Roberts does not contend that that the impoundment of the vehicle was an illegal seizure—but even if he did, such an argument would fail. "[A]ny seizure inquiry has two steps: Was there in fact a seizure? If so, was that seizure reasonable?" U.S. v. Smith, 575 F.3d 308, 313 (3d Cir. 2009). Assuming the impoundment of the Vehicle was a seizure, the Court concludes that the seizure was reasonable. Not only was Roberts not the owner of the Vehicle, he was not even authorized by the owner (Dollar) to drive it. Once Dollar caught wind of the fact that an unauthorized driver was handling its property, the company requested that Officer Skipper have the vehicle towed.

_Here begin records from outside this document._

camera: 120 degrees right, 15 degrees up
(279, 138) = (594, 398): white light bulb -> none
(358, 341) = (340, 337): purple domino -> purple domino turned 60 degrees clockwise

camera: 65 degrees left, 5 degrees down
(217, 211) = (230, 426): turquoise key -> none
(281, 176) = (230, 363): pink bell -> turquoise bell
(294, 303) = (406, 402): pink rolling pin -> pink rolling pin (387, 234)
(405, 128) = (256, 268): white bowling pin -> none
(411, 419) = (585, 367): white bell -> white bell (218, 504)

In obliging that request, Officer Skipper was performing a valid community caretaking function, not an illegal seizure. Smith, 575 F.3d at 314 (focus of seizure inquiry should be on "the reasonableness of the vehicle impoundment for a community caretaking purpose")

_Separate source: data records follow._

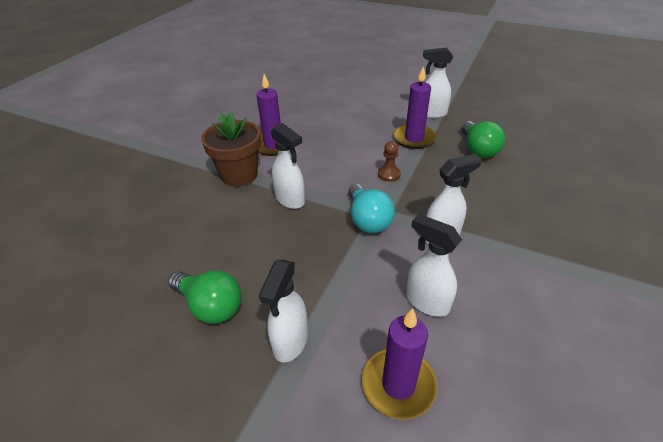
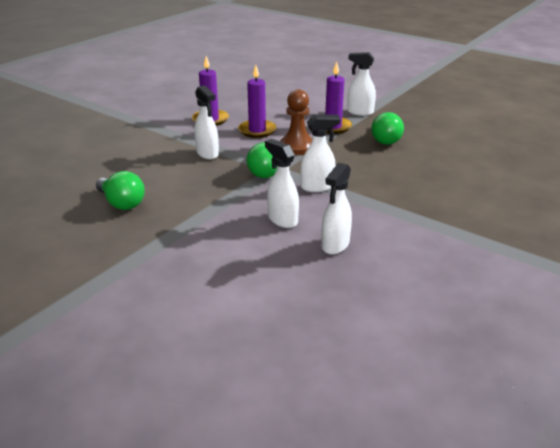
camera: 10 degrees right, 10 degrees down
(239, 175) = (174, 135): brown flower pot -> none
(290, 342) = (170, 227): white spray bottle -> white spray bottle (335, 245)
(368, 220) = (263, 171): turquoise light bulb -> green light bulb
(389, 174) = (297, 147): brown pawn -> brown pawn, size x1.81
(398, 384) = (236, 255): purple candle -> purple candle (257, 130)

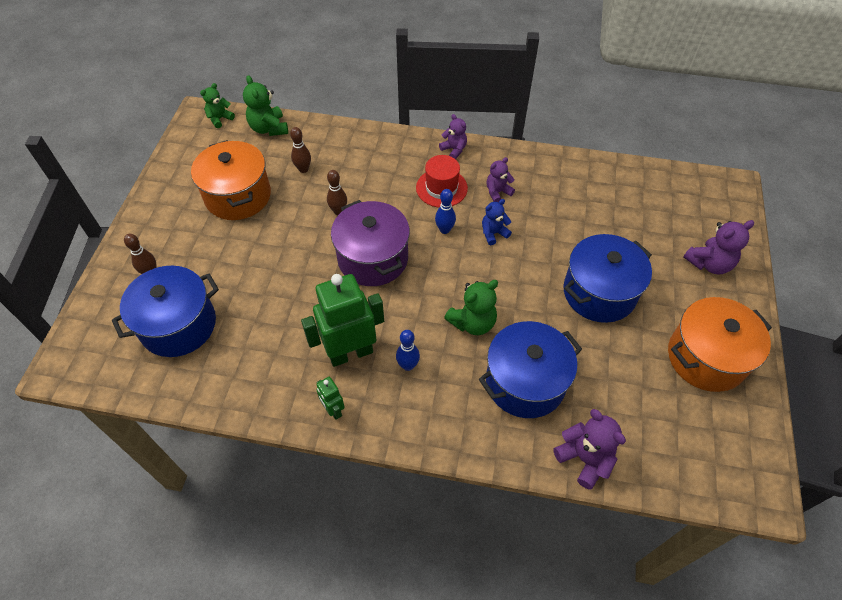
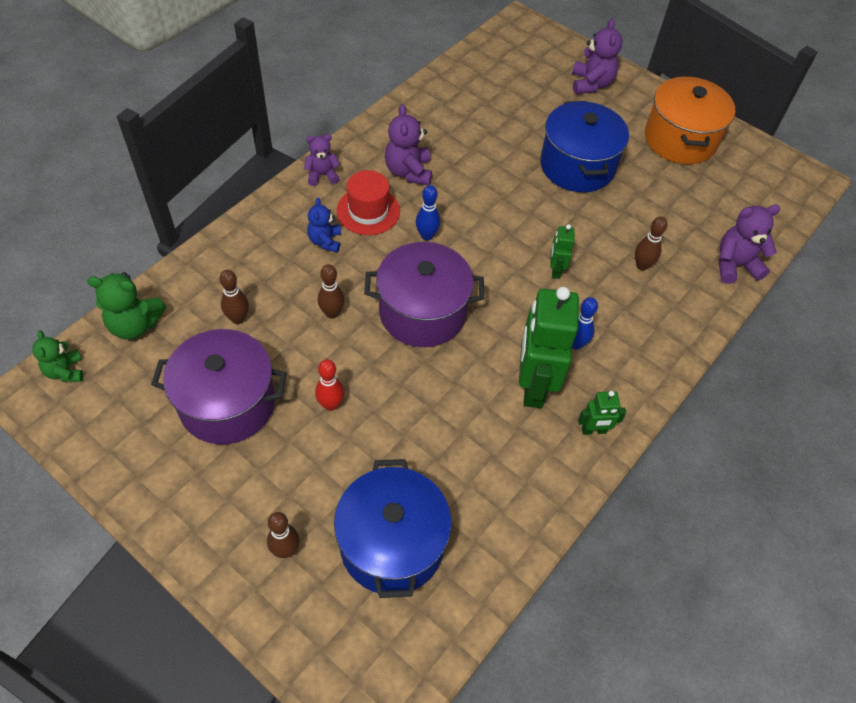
camera: 65 degrees left, 0 degrees up
(238, 196) = (227, 403): orange pot -> purple pot
(266, 245) = (330, 404): none -> red bowling pin
(472, 322) = (555, 270): green teddy bear -> green robot
(493, 233) = (458, 201): blue teddy bear -> blue teddy bear (325, 241)
(497, 192) = (408, 172): purple teddy bear -> purple teddy bear, size x1.52
(525, 382) = (642, 265): blue pot -> brown bowling pin

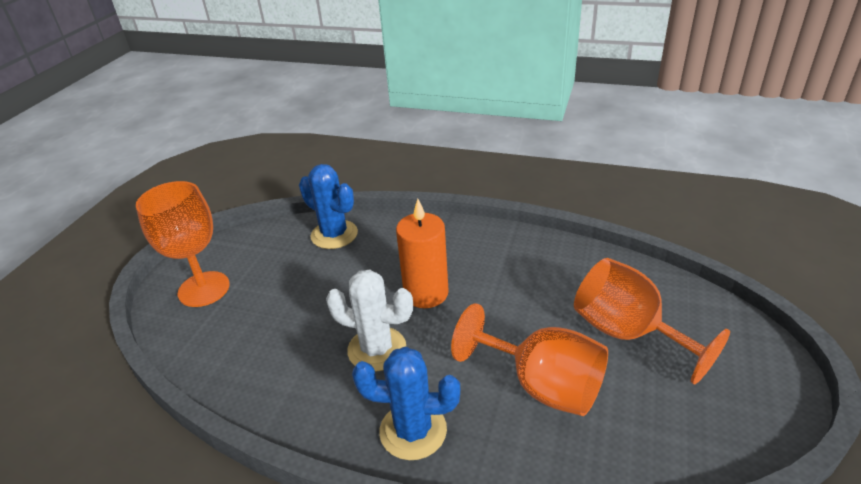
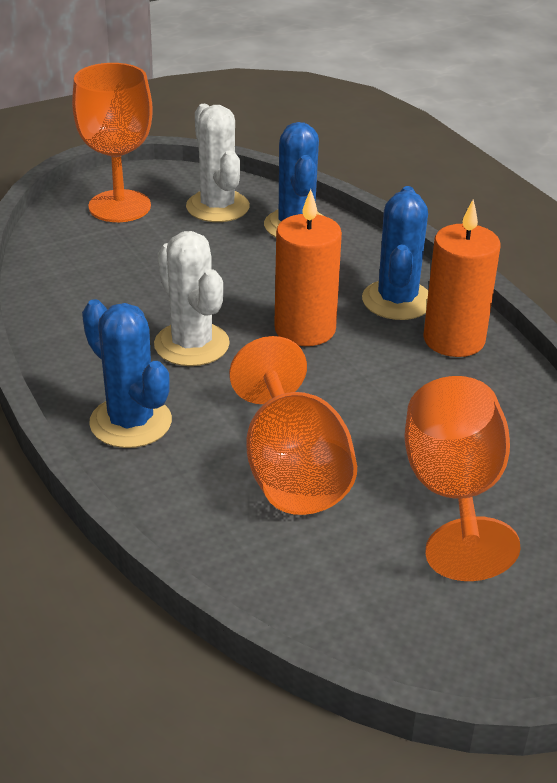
camera: 40 degrees right, 0 degrees up
(271, 251) = (217, 207): none -> white cactus
(448, 244) = (397, 300): none -> blue cactus
(505, 247) = (454, 340): none -> orange candle

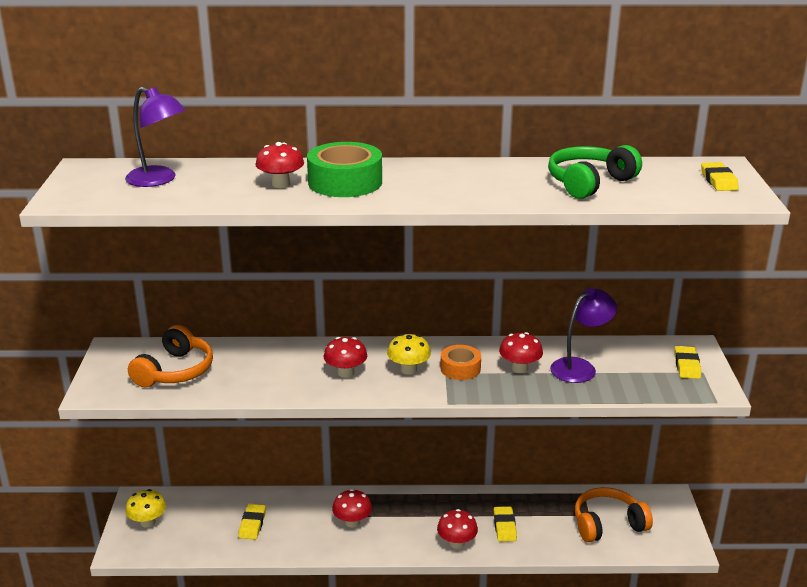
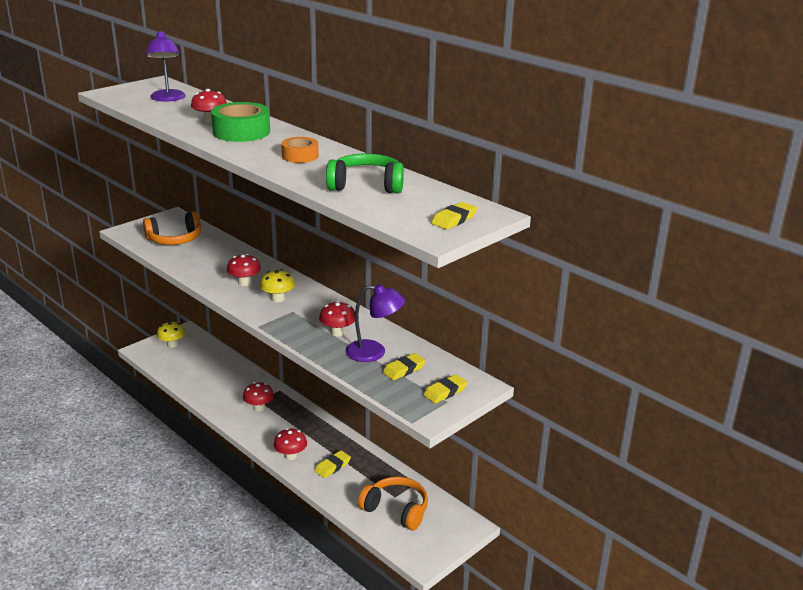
camera: 45 degrees right, 0 degrees up
(252, 524) = (212, 376): yellow eraser -> yellow eraser (404, 369)
(460, 368) = (305, 313): orange tape -> orange tape (300, 156)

B. Request for an Evidentiary Hearing
Rule 12 (c) of the Federal Rules of Criminal Procedure provide that a court "may" convene an evidentiary hearing on a motion to suppress evidence. Therefore, evidentiary hearings on suppression motions are not granted as a matter of course. See FED.R.CRIM.P. 12(c); U.S. v. Hines, 628 F.3d 101, 105 (3d Cir. 2010). A motion to suppress requires an evidentiary hearing "only if the motion is sufficiently specific, non-conjectural, and detailed to enable the court to conclude that (1) the defendant has presented a colorable constitutional claim, and (2) there are disputed issues of material fact that will affect the outcome of the motion to suppress." Hines, 628 F.3d at 106 (citing United States v. Voigt, 89 F.3d 1050, 1067 (3d Cir. 1996). Moreover, a claim will not be colorable if it merely presents bald-faced allegations of misconduct. See U.S. v. Chambers, 47 Fed.Appx. 85, 91 (3d Cir. 1996).
An evidentiary hearing is not required here. First, even accepting Roberts' allegations as true, they do not establish that the Smith exception is potentially applicable in this case. See Section II.A, supra. Moreover, "[a]n evidentiary hearing on a motion to suppress need be held only when the moving papers allege facts with sufficient definiteness, clarity, and specificity to enable the trial court to conclude that contested issues of fact exist." U.S. v. Jihad, 159 Fed.App'x 367, 369 (3d Cir. 2005) (quoting U.S. v. Howell, 231 F.3d 615, 620 (9th Cir. 2000)). Roberts' request for an evidentiary hearing is premised on a single sentence in his reply brief in which he alleges vague and incomplete facts that, in his view, form the basis of a colorable constitutional claim. However, Roberts does not allege any definite facts explaining (1) how he paid for the Vehicle, (2) the nature of his relationship with Virhuez, or (3) the extent to which he was the Vehicle's primary driver. Consequently, Roberts has not alleged specific, definite facts that would require an evidentiary hearing.
Importantly, he does not indicate whether he paid Dollar directly or whether he paid the company through Virhuez. --------
Moreover, even assuming Smith were applicable, Roberts would not have had an expectation of privacy in the Vehicle once it was impounded. See Kennedy, 638 F.3d at 168; see also Section II.A., supra. Because Officer Skippy recovered the weapon after the Vehicle was impounded, Roberts has no way of stating a colorable constitutional claim. Consequently, Roberts' request for an evidentiary hearing is denied.
III. CONCLUSION
For the foregoing reasons, both the motion to suppress and the request for an evidentiary hearing be DENIED.